[Work required]:
Report how many lines of the records below contain the string "מהירה", treating uppercase and lowercase as different. Give only the number.

Extracted page text data
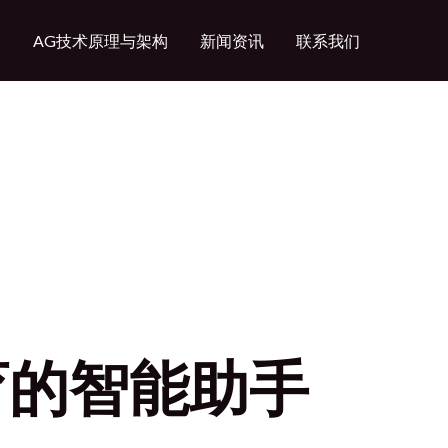
绍
AG技术原理与架构
新闻资讯
联系我们
育的智能助手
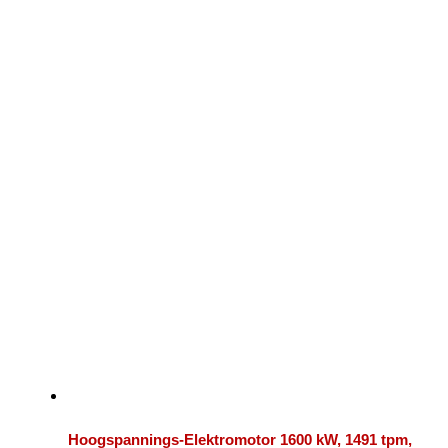
Hoogspannings-Elektromotor 1600 kW, 1491 tpm,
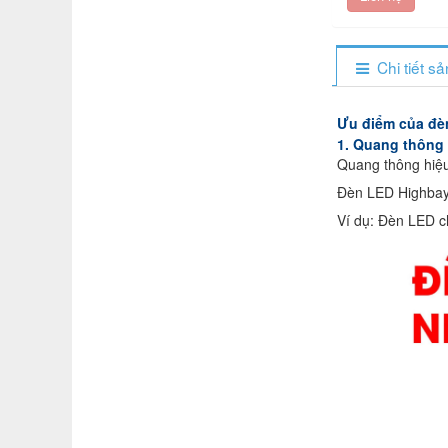
Chi tiết s
Ưu điểm của đè
1. Quang thông
Quang thông hiệu
Đèn LED Highbay
Ví dụ: Đèn LED c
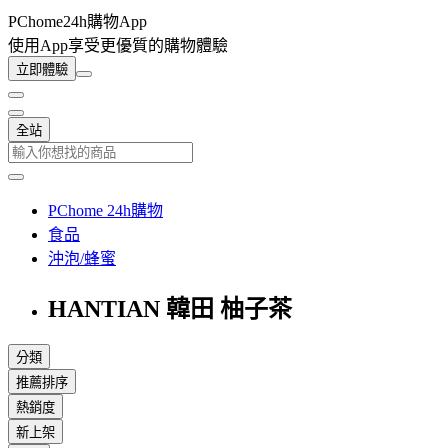
PChome24h購物App
使用App享受更優質的購物體驗
立即體驗
全站
PChome 24h購物
食品
沖泡/蜂蜜
HANTIAN 韓田 柚子茶
分類
推薦排序
熱銷度
新上架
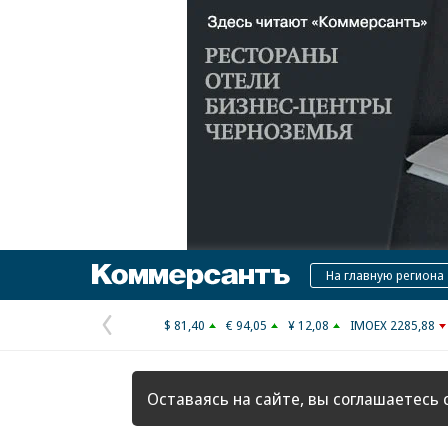
Коммерсантъ
На главную региона
$ 81,40
€ 94,05
¥ 12,08
IMOEX 2285,88
Предыдущая
страница
Оставаясь на сайте, вы соглашаетесь 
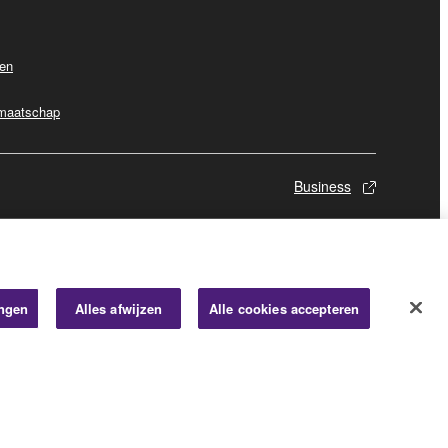
ven
dmaatschap
Business
ingen
Alles afwijzen
Alle cookies accepteren
© Yamaha Corporation.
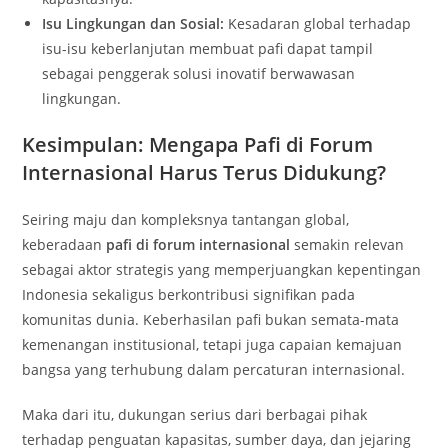
Isu Lingkungan dan Sosial:
Kesadaran global terhadap
isu-isu keberlanjutan membuat pafi dapat tampil
sebagai penggerak solusi inovatif berwawasan
lingkungan.
Kesimpulan: Mengapa Pafi di Forum
Internasional Harus Terus Didukung?
Seiring maju dan kompleksnya tantangan global,
keberadaan
pafi di forum internasional
semakin relevan
sebagai aktor strategis yang memperjuangkan kepentingan
Indonesia sekaligus berkontribusi signifikan pada
komunitas dunia. Keberhasilan pafi bukan semata-mata
kemenangan institusional, tetapi juga capaian kemajuan
bangsa yang terhubung dalam percaturan internasional.
Maka dari itu, dukungan serius dari berbagai pihak
terhadap penguatan kapasitas, sumber daya, dan jejaring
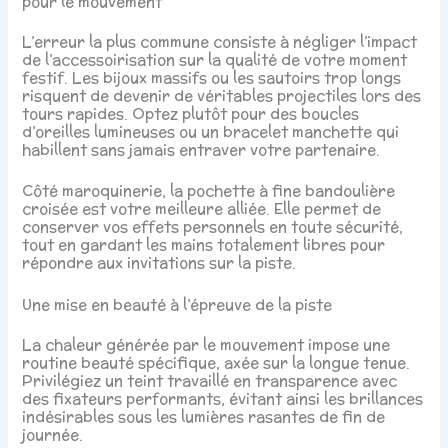
pour le mouvement
L’erreur la plus commune consiste à négliger l’impact
de l’accessoirisation sur la qualité de votre moment
festif. Les bijoux massifs ou les sautoirs trop longs
risquent de devenir de véritables projectiles lors des
tours rapides. Optez plutôt pour des boucles
d’oreilles lumineuses ou un bracelet manchette qui
habillent sans jamais entraver votre partenaire.
Côté maroquinerie, la pochette à fine bandoulière
croisée est votre meilleure alliée. Elle permet de
conserver vos effets personnels en toute sécurité,
tout en gardant les mains totalement libres pour
répondre aux invitations sur la piste.
Une mise en beauté à l’épreuve de la piste
La chaleur générée par le mouvement impose une
routine beauté spécifique, axée sur la longue tenue.
Privilégiez un teint travaillé en transparence avec
des fixateurs performants, évitant ainsi les brillances
indésirables sous les lumières rasantes de fin de
journée.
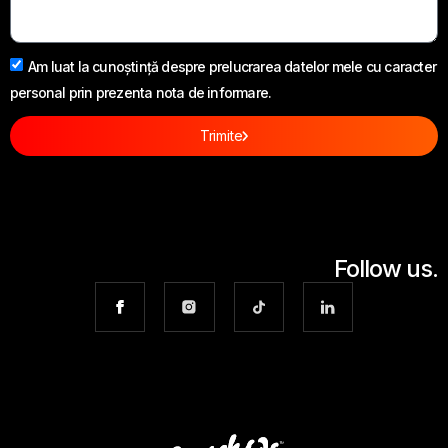
Am luat la cunoștință despre prelucrarea datelor mele cu caracter
personal prin prezenta nota de informare.
Trimite
Follow us.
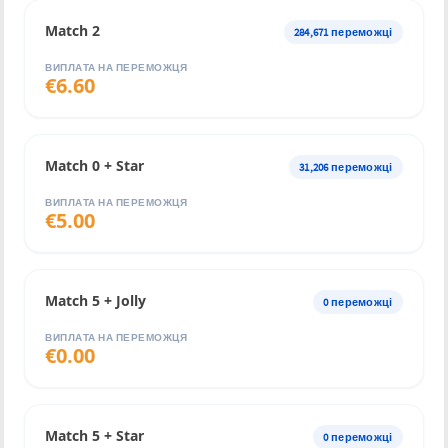
Match 2
284,671
переможці
ВИПЛАТА НА ПЕРЕМОЖЦЯ
€
6.60
Match 0 + Star
31,206
переможці
ВИПЛАТА НА ПЕРЕМОЖЦЯ
€
5.00
Match 5 + Jolly
0
переможці
ВИПЛАТА НА ПЕРЕМОЖЦЯ
€
0.00
Match 5 + Star
0
переможці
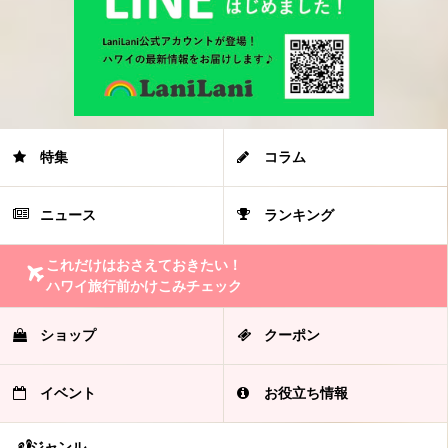
特集
コラム
ニュース
ランキング
これだけはおさえておきたい！
ハワイ旅行前かけこみチェック
ショップ
クーポン
イベント
お役立ち情報
ジャンル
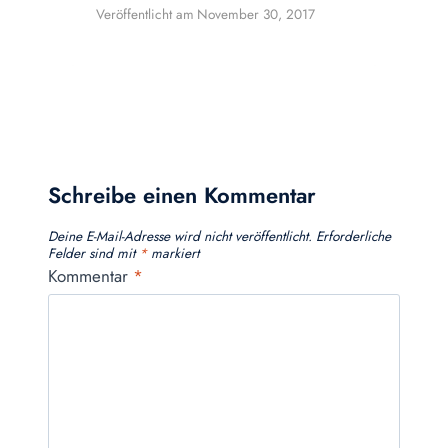
Veröffentlicht am
November 30, 2017
Schreibe einen Kommentar
Deine E-Mail-Adresse wird nicht veröffentlicht.
Erforderliche
Felder sind mit
*
markiert
Kommentar
*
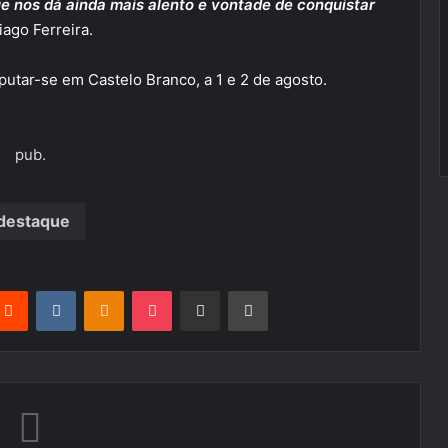
e nos dá ainda mais alento e vontade de conquistar
iago Ferreira.
putar-se em Castelo Branco, a 1 e 2 de agosto.
pub.
destaque
terest
Reddit
VKontakte
Odnoklassniki
Pocket
Partilhar Via Email
Imprimir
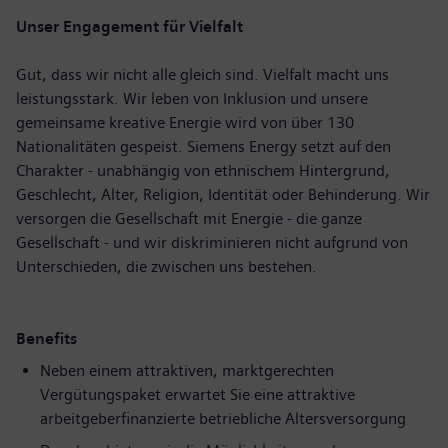
Unser Engagement für Vielfalt
Gut, dass wir nicht alle gleich sind. Vielfalt macht uns
leistungsstark. Wir leben von Inklusion und unsere
gemeinsame kreative Energie wird von über 130
Nationalitäten gespeist. Siemens Energy setzt auf den
Charakter - unabhängig von ethnischem Hintergrund,
Geschlecht, Alter, Religion, Identität oder Behinderung. Wir
versorgen die Gesellschaft mit Energie - die ganze
Gesellschaft - und wir diskriminieren nicht aufgrund von
Unterschieden, die zwischen uns bestehen.
Benefits
Neben einem attraktiven, marktgerechten
Vergütungspaket erwartet Sie eine attraktive
arbeitgeberfinanzierte betriebliche Altersversorgung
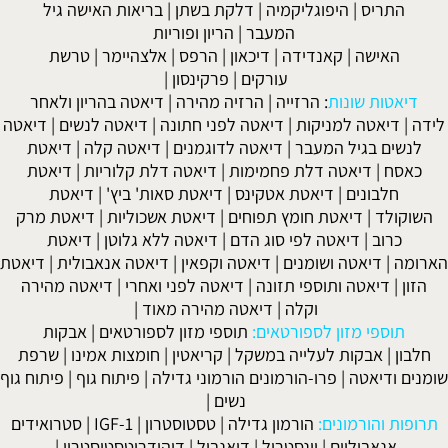
התריס
|
היפוגליקמיה
|
דלקת בשתן
|
בריאות האישה גיל
המעבר
|
הריון ופוריות
האישה
|
קאנדידה
|
דיכאון
|
הרפס
|
אלצהיימר
|
טרשת
עורקים
|
פרקינסון
|
דיאטות שונות
:
הרזייה
|
הרזיה מהירה
|
דיאטה בהריון ולאחר
לידה
|
דיאטה למניקות
|
דיאטה לפני חתונה
|
דיאטה לנשים
|
דיאטה
לנשים בגיל המעבר
|
דיאטה לדוגמנים
|
דיאטה קלה
|
דיאטת
כאסח
|
דיאטה דלת פחמימות
|
דיאטה דלת קלוריות
|
דיאטת
חלבונים
|
דיאטת אטקינס
|
דיאטת סאות' ביץ'
|
דיאטת
השוקולד
|
דיאטת חומץ תפוחים
|
דיאטת אשכוליות
|
דיאטת מרק
כרוב
|
דיאטה לפי סוג הדם
|
דיאטה ללא גלוטן
|
דיאטת
הארומה
|
דיאטה ושומנים
|
דיאטה וקפאין
|
דיאטה אנאבולית
|
דיאטת
הזון
|
דיאטה ותוספי תזונה
|
דיאטה לפני ואחרי
|
דיאטה מהירה
וקלה
|
דיאטה מהירה מאוד
|
תוספי מזון לספורטאים:
תוספי מזון לספורטאים
|
אבקות
חלבון
|
אבקות לעלייה במשקל
|
קריאטין
|
חומצות אמינו
|
שרפת
שומנים ודיאטה
|
פרו-הורמונים הורמוני גדילה
|
פיתוח גוף
|
פיתוח גוף
נשים
|
תרופות והורמונים:
הורמון גדילה
|
טסטוסטרון
|
IGF-1
|
סטרואידים
אנאבוליים
|
וינסטרול
|
דיאנבול
|
דיהידרוטסטוסטרון
|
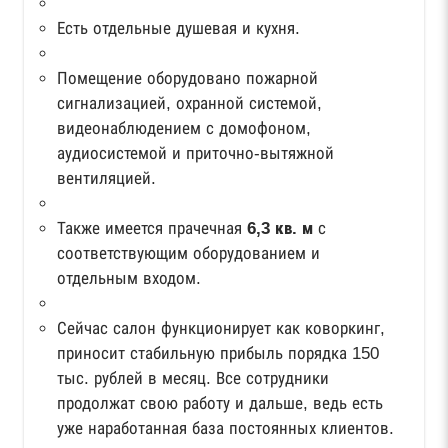
Есть отдельные душевая и кухня.
Помещение оборудовано пожарной
сигнализацией, охранной системой,
видеонаблюдением с домофоном,
аудиосистемой и приточно-вытяжной
вентиляцией.
Также имеется прачечная
6,3 кв. м
с
соответствующим оборудованием и
отдельным входом.
Сейчас салон функционирует как коворкинг,
приносит стабильную прибыль порядка 150
тыс. рублей в месяц. Все сотрудники
продолжат свою работу и дальше, ведь есть
уже наработанная база постоянных клиентов.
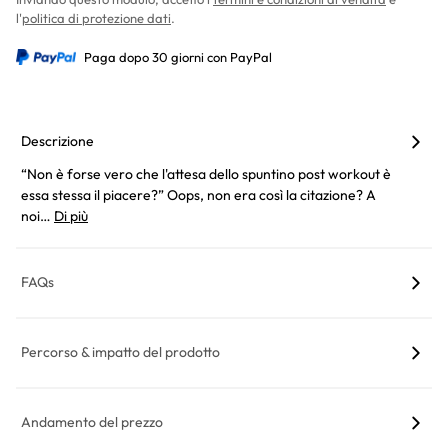
l'
politica di protezione dati
.
Paga dopo 30 giorni con PayPal
Descrizione
“Non è forse vero che l'attesa dello spuntino post workout è
essa stessa il piacere?” Oops, non era così la citazione? A
noi…
Di più
FAQs
Percorso & impatto del prodotto
Andamento del prezzo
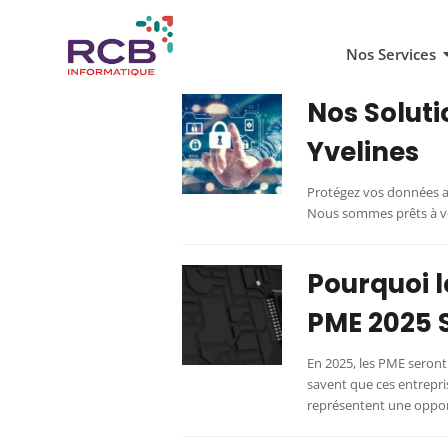
Nos Services
Nos Soluti
Yvelines
Protégez vos données av
Nous sommes prêts à 
Pourquoi l
PME 2025 
En 2025, les PME seront 
savent que ces entrepri
représentent une oppo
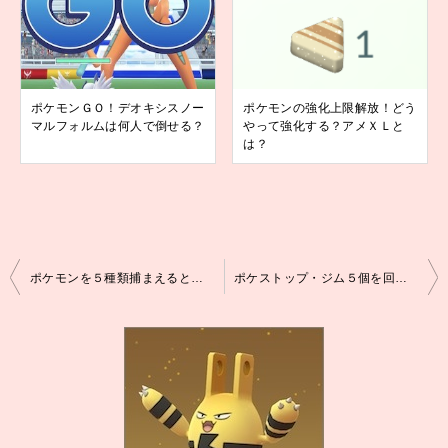
ポケモンＧＯ！デオキシスノー
ポケモンの強化上限解放！どう
マルフォルムは何人で倒せる？
やって強化する？アメＸＬと
は？
投
ポケモンを５種類捕まえると出るポケモンは？
ポケストップ・ジム５個を回すと？
稿
ナ
ビ
ゲ
ー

[Written answer]:
3